**Exercise requirements**.
Lower down are entries containing pictures. Copy exactly, without those pictures, the lines from the line with "middle pip: (162, 246)" through the line with "index tip: (324, 347)".
[Opening Stored data section]
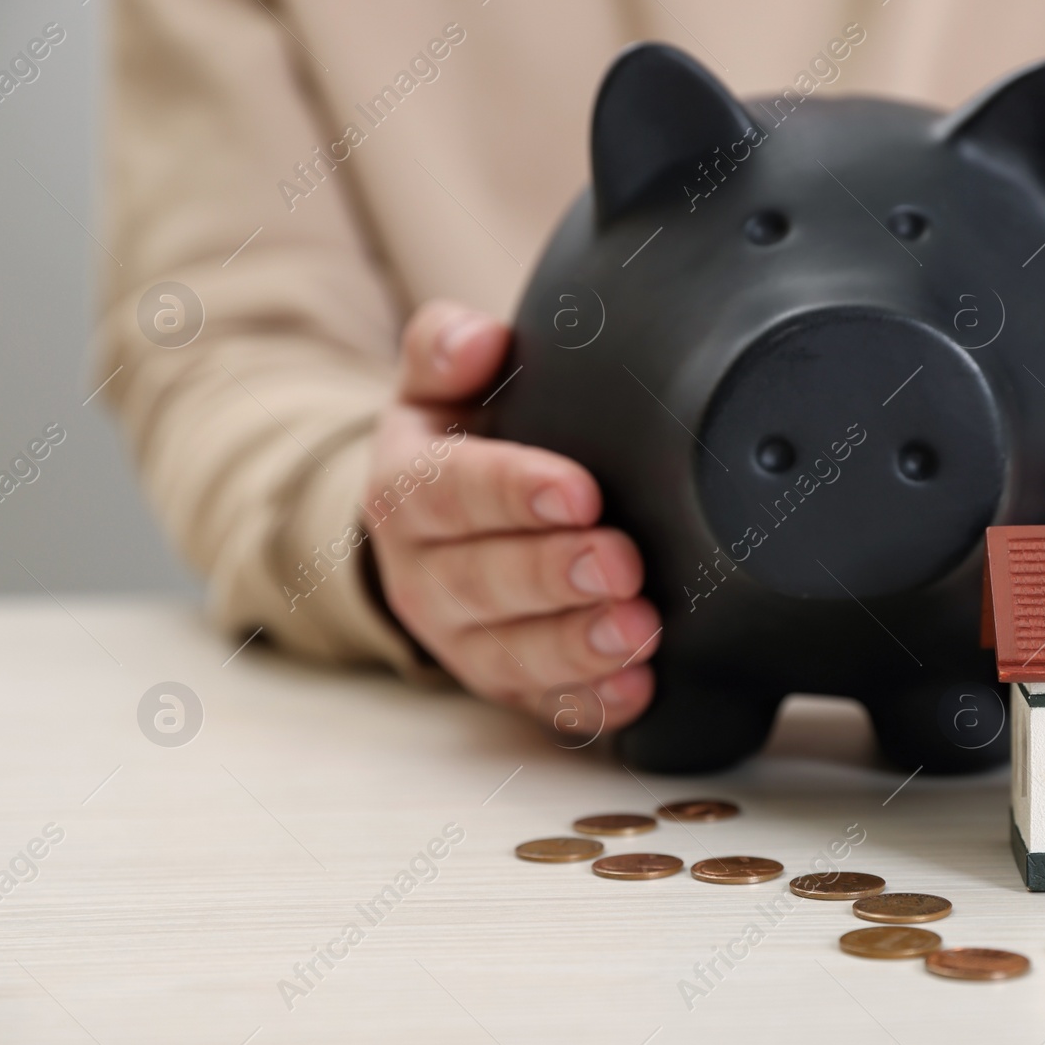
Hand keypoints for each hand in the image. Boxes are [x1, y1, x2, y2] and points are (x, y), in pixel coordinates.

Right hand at [365, 300, 659, 729]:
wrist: (440, 523)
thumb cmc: (462, 443)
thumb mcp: (439, 387)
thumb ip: (446, 349)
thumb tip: (477, 338)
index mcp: (406, 490)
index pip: (448, 490)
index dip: (511, 490)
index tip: (577, 490)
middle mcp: (422, 573)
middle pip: (480, 581)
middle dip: (552, 576)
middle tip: (622, 562)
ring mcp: (462, 638)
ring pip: (508, 654)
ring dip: (575, 647)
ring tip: (638, 631)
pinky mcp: (504, 683)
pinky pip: (540, 706)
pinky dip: (587, 705)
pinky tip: (636, 692)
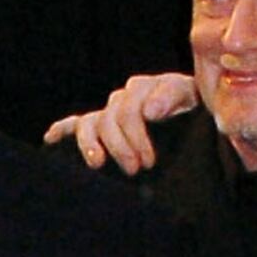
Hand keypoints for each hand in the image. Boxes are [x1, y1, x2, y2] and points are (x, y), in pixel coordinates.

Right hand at [45, 71, 196, 174]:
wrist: (206, 148)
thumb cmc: (204, 131)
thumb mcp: (201, 111)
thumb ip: (176, 99)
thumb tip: (150, 109)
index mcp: (161, 88)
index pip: (138, 98)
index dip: (137, 128)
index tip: (148, 159)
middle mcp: (134, 97)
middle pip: (115, 112)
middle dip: (123, 142)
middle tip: (138, 168)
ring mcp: (116, 113)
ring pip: (95, 121)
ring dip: (93, 143)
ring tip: (97, 164)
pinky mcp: (102, 128)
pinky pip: (77, 125)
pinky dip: (62, 131)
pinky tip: (50, 139)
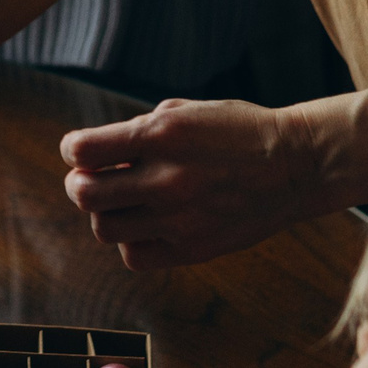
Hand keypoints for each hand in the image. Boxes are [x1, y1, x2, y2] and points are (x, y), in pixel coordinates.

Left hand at [62, 96, 352, 269]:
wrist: (294, 166)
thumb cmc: (236, 131)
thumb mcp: (184, 111)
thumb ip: (137, 132)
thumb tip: (94, 154)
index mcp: (161, 136)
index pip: (82, 151)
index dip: (73, 150)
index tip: (82, 151)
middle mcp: (167, 179)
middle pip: (85, 195)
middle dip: (79, 184)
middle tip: (92, 179)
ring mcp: (180, 218)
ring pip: (105, 229)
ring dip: (104, 213)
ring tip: (123, 201)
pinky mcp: (193, 248)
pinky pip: (135, 256)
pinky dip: (130, 241)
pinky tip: (145, 223)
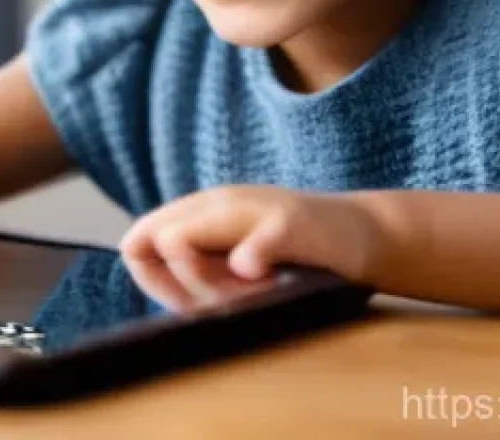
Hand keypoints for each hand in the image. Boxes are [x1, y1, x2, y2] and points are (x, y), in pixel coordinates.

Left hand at [119, 185, 386, 311]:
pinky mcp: (291, 224)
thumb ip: (189, 271)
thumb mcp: (233, 257)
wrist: (363, 233)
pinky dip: (247, 258)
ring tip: (255, 288)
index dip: (153, 277)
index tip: (189, 297)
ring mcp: (253, 209)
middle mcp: (219, 203)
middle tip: (233, 296)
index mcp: (200, 211)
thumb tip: (136, 259)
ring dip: (208, 282)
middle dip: (183, 285)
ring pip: (187, 243)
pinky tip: (253, 271)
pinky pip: (254, 243)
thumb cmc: (291, 253)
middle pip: (162, 246)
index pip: (139, 243)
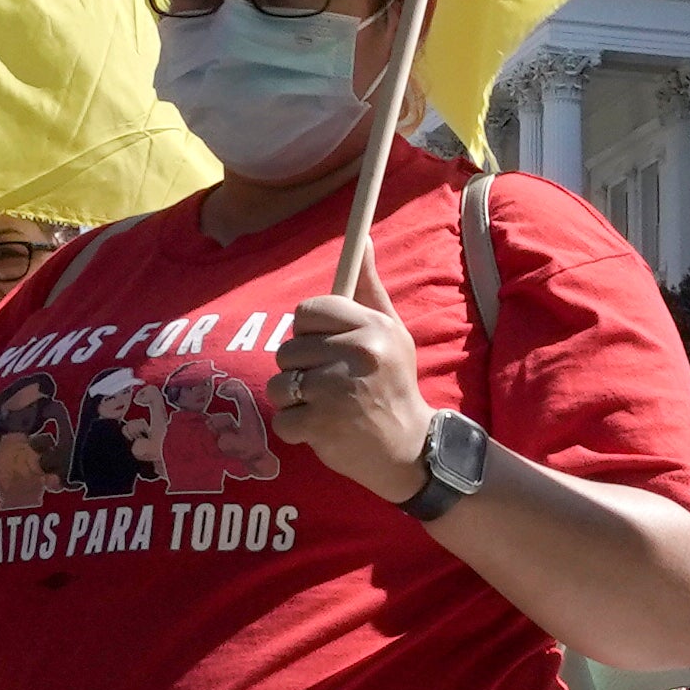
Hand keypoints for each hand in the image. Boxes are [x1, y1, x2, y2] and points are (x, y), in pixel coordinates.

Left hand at [263, 293, 437, 506]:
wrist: (409, 448)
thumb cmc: (394, 384)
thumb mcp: (392, 332)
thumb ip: (368, 289)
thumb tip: (364, 241)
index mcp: (371, 328)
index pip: (308, 312)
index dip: (309, 331)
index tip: (324, 347)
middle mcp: (356, 355)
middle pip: (289, 348)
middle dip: (302, 368)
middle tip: (330, 383)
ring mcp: (336, 392)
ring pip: (280, 383)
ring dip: (294, 399)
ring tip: (323, 405)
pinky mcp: (320, 425)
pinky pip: (282, 418)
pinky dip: (296, 428)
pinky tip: (322, 428)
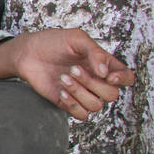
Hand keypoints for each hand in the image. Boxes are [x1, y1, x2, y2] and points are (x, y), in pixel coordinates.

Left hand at [0, 28, 133, 120]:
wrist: (27, 53)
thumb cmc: (53, 42)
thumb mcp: (77, 39)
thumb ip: (95, 53)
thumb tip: (106, 73)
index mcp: (103, 64)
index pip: (126, 77)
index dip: (122, 79)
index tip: (108, 76)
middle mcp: (96, 81)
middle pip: (112, 94)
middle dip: (92, 83)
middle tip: (73, 69)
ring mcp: (82, 93)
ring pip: (97, 106)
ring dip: (80, 93)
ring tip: (63, 78)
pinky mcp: (68, 103)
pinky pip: (82, 115)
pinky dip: (73, 105)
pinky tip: (61, 91)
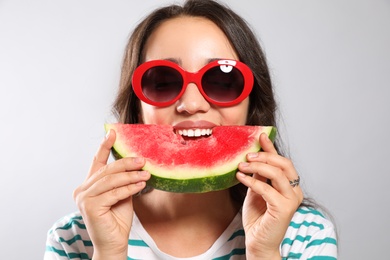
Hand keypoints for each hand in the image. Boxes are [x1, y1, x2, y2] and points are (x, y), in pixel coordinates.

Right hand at [73, 129, 150, 258]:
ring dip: (131, 176)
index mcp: (88, 185)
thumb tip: (136, 164)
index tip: (113, 132)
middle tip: (143, 160)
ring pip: (111, 180)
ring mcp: (83, 198)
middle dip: (126, 163)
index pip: (97, 163)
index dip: (104, 146)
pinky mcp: (90, 207)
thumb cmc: (117, 220)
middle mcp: (82, 190)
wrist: (114, 243)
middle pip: (107, 170)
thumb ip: (123, 181)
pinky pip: (114, 193)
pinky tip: (140, 185)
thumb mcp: (122, 195)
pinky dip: (129, 188)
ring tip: (145, 173)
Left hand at [236, 133, 302, 258]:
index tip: (261, 135)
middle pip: (284, 164)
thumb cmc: (257, 218)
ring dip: (258, 166)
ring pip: (277, 174)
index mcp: (290, 186)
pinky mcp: (284, 209)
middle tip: (247, 154)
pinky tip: (241, 177)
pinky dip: (252, 181)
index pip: (282, 162)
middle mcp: (295, 192)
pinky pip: (267, 188)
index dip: (272, 148)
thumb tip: (253, 156)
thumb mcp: (257, 191)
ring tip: (242, 165)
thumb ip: (259, 175)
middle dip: (265, 156)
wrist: (258, 242)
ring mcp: (292, 200)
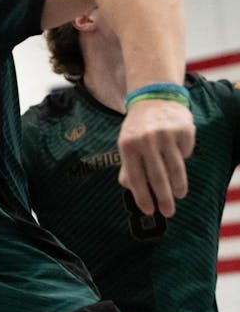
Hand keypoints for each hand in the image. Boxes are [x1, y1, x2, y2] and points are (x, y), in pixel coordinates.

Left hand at [117, 98, 193, 216]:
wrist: (154, 98)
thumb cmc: (138, 128)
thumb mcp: (126, 145)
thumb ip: (128, 167)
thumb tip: (130, 189)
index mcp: (128, 146)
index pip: (136, 178)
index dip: (143, 196)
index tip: (150, 211)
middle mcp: (146, 141)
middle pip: (157, 176)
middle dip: (163, 198)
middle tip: (168, 212)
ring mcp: (166, 135)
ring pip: (175, 167)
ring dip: (178, 186)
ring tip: (179, 196)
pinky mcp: (183, 130)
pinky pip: (185, 152)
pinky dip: (184, 158)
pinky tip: (180, 158)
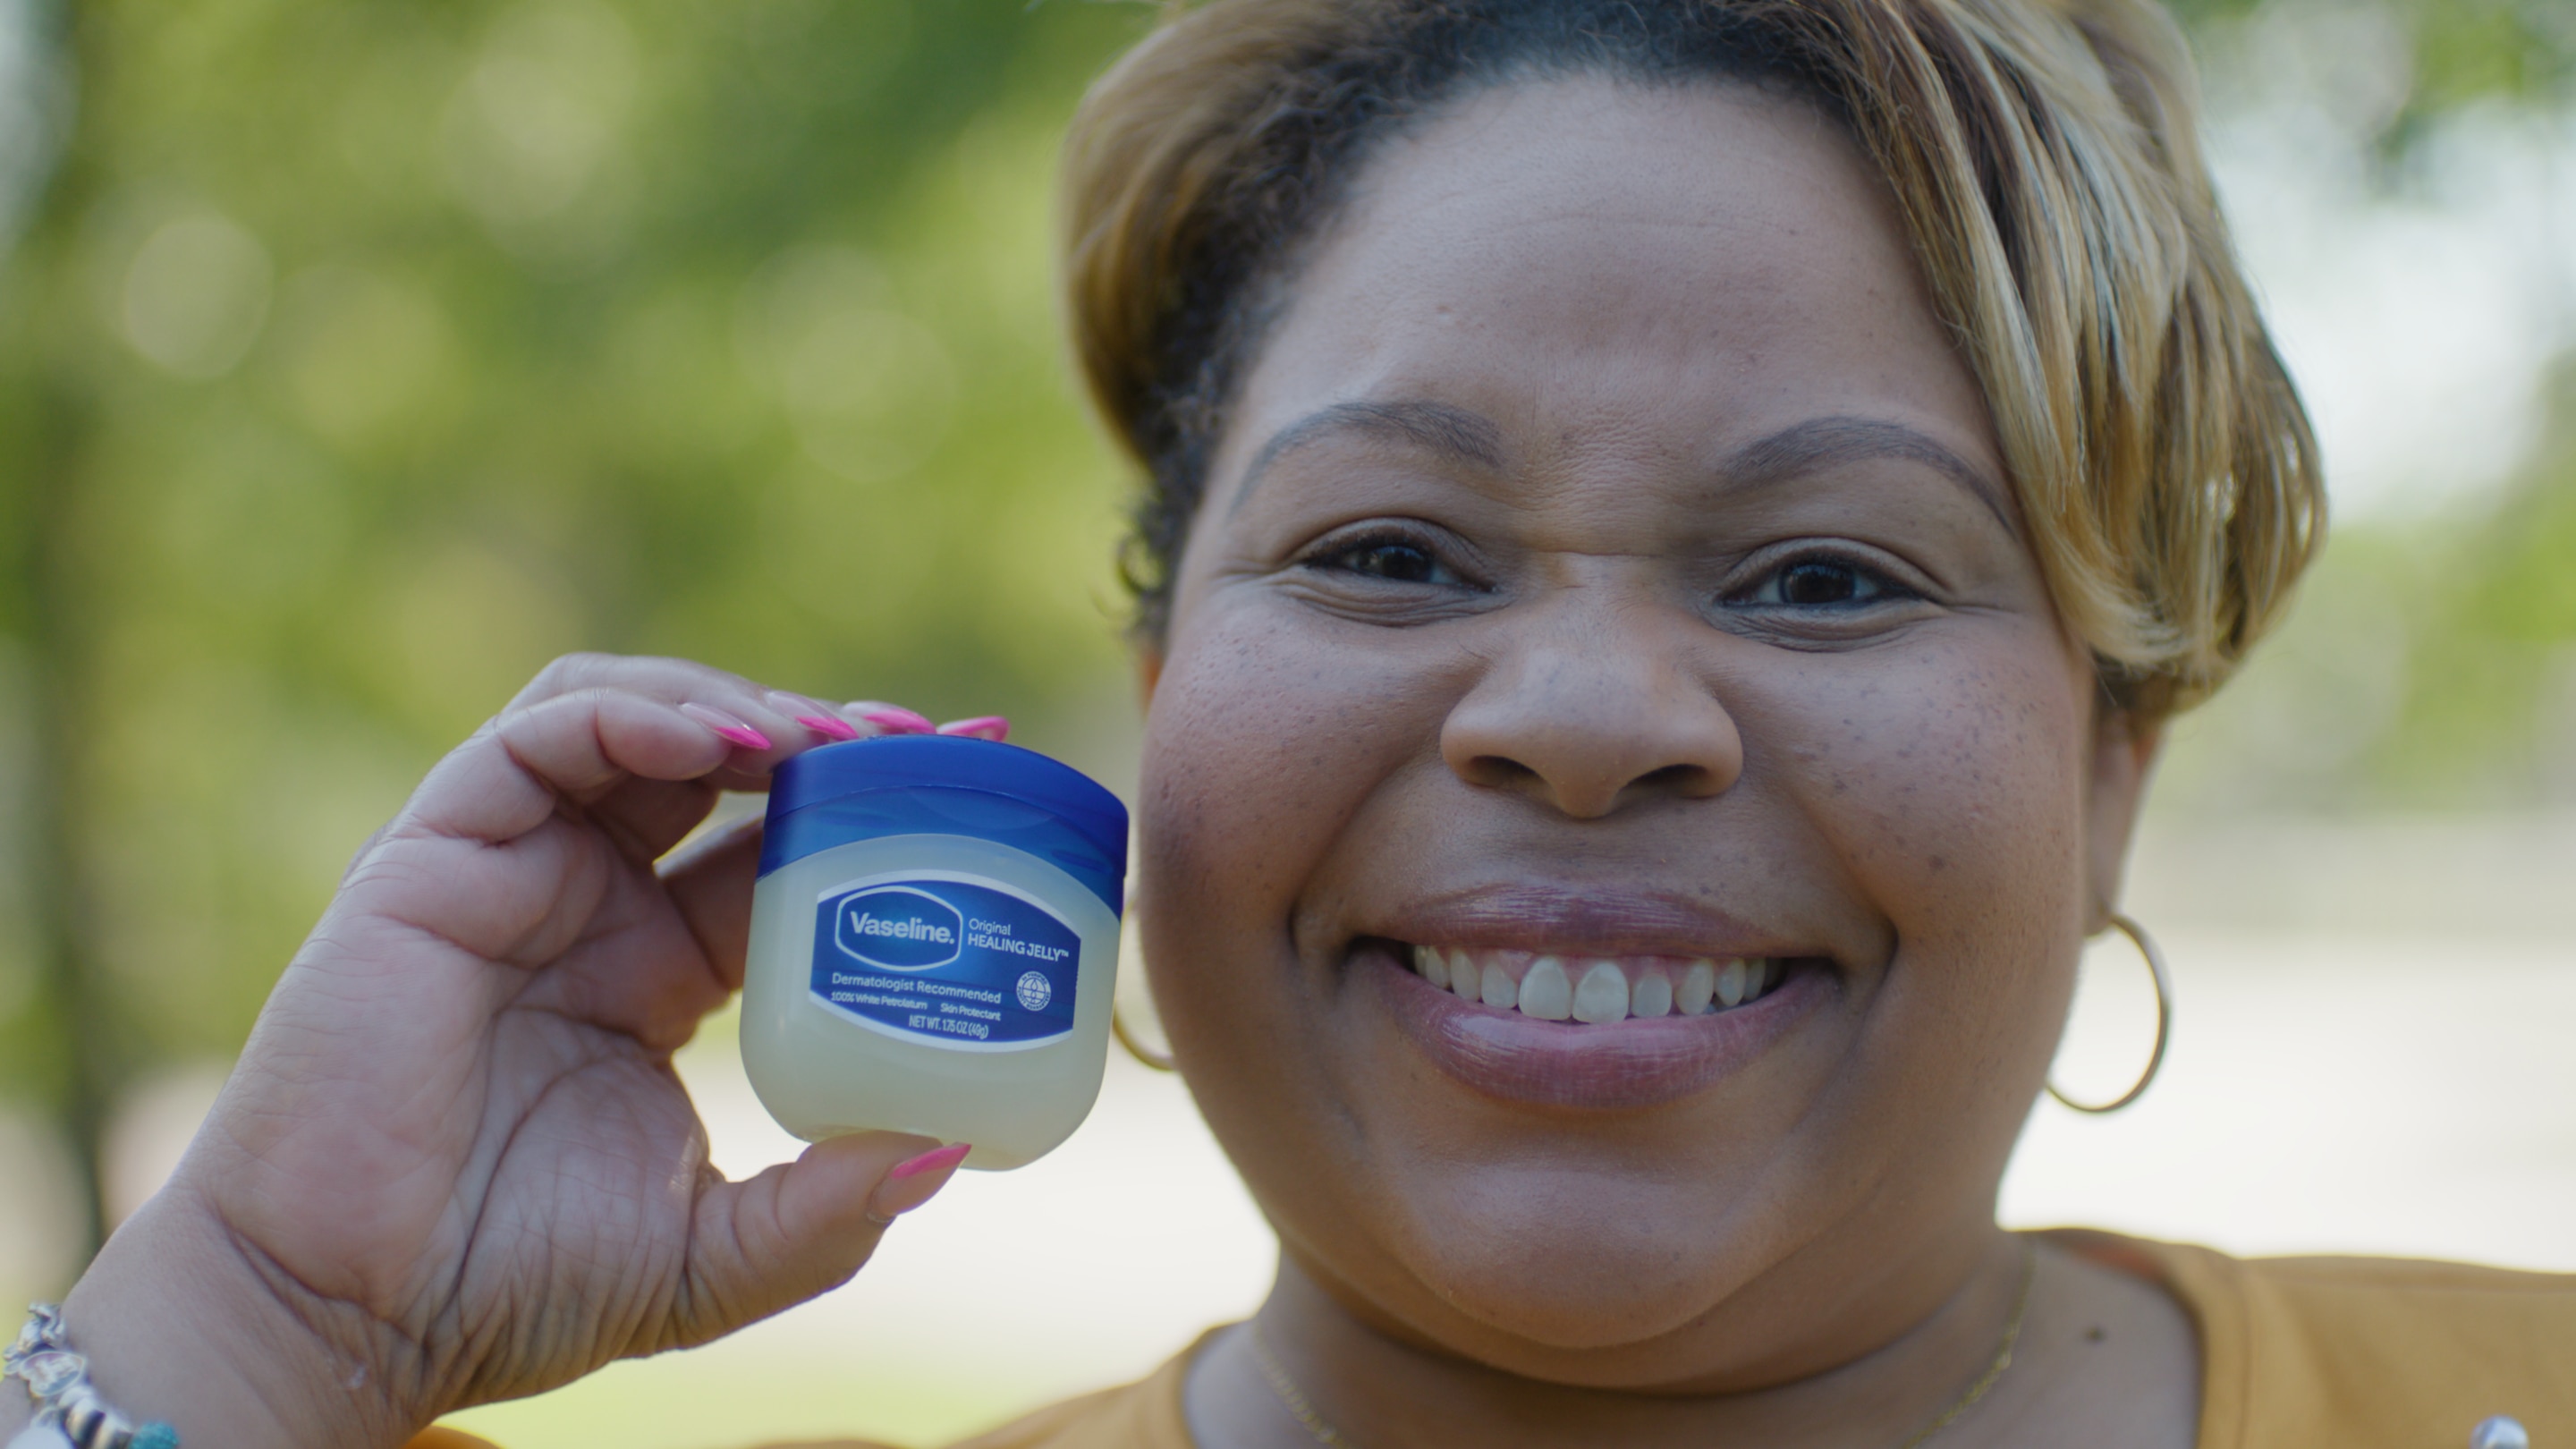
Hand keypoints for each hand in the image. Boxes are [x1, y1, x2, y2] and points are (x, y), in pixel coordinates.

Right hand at [43, 656, 987, 1446]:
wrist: (348, 1314)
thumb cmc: (509, 1287)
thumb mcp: (711, 1257)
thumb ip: (826, 1210)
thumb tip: (953, 1146)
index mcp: (658, 970)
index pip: (782, 848)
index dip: (875, 800)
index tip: (981, 767)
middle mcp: (590, 902)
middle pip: (721, 760)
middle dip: (825, 731)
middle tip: (927, 738)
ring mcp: (510, 871)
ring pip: (628, 716)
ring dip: (734, 702)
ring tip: (825, 737)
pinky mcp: (431, 857)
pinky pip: (534, 740)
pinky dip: (631, 714)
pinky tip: (718, 740)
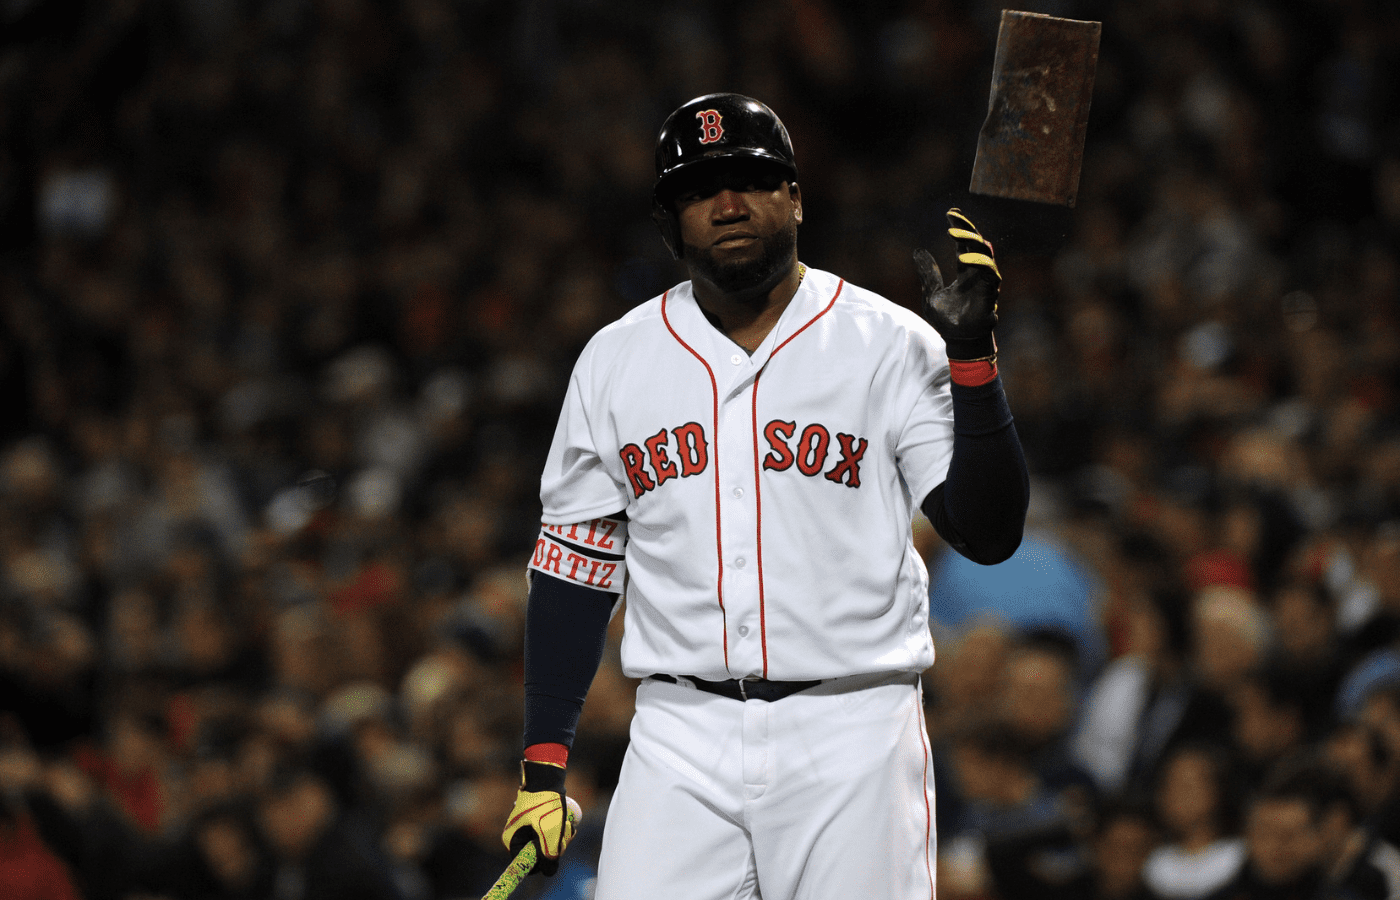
[Closing Stored data section]
**Task output**.
middle pip: (162, 246)
index pip: (139, 243)
Hand keypoints for each hand in the image. Boxes are [x1, y1, x2, y2] and points are (x, y), in pixel coordinates.

Left hand at [263, 293, 437, 506]:
wrist: (409, 448)
thumb cmc: (394, 384)
thumb mcp: (392, 332)
thumb ip: (368, 289)
thumb tip: (364, 241)
index mcp: (371, 328)
index pip: (308, 312)
index dip: (309, 331)
index tip: (324, 347)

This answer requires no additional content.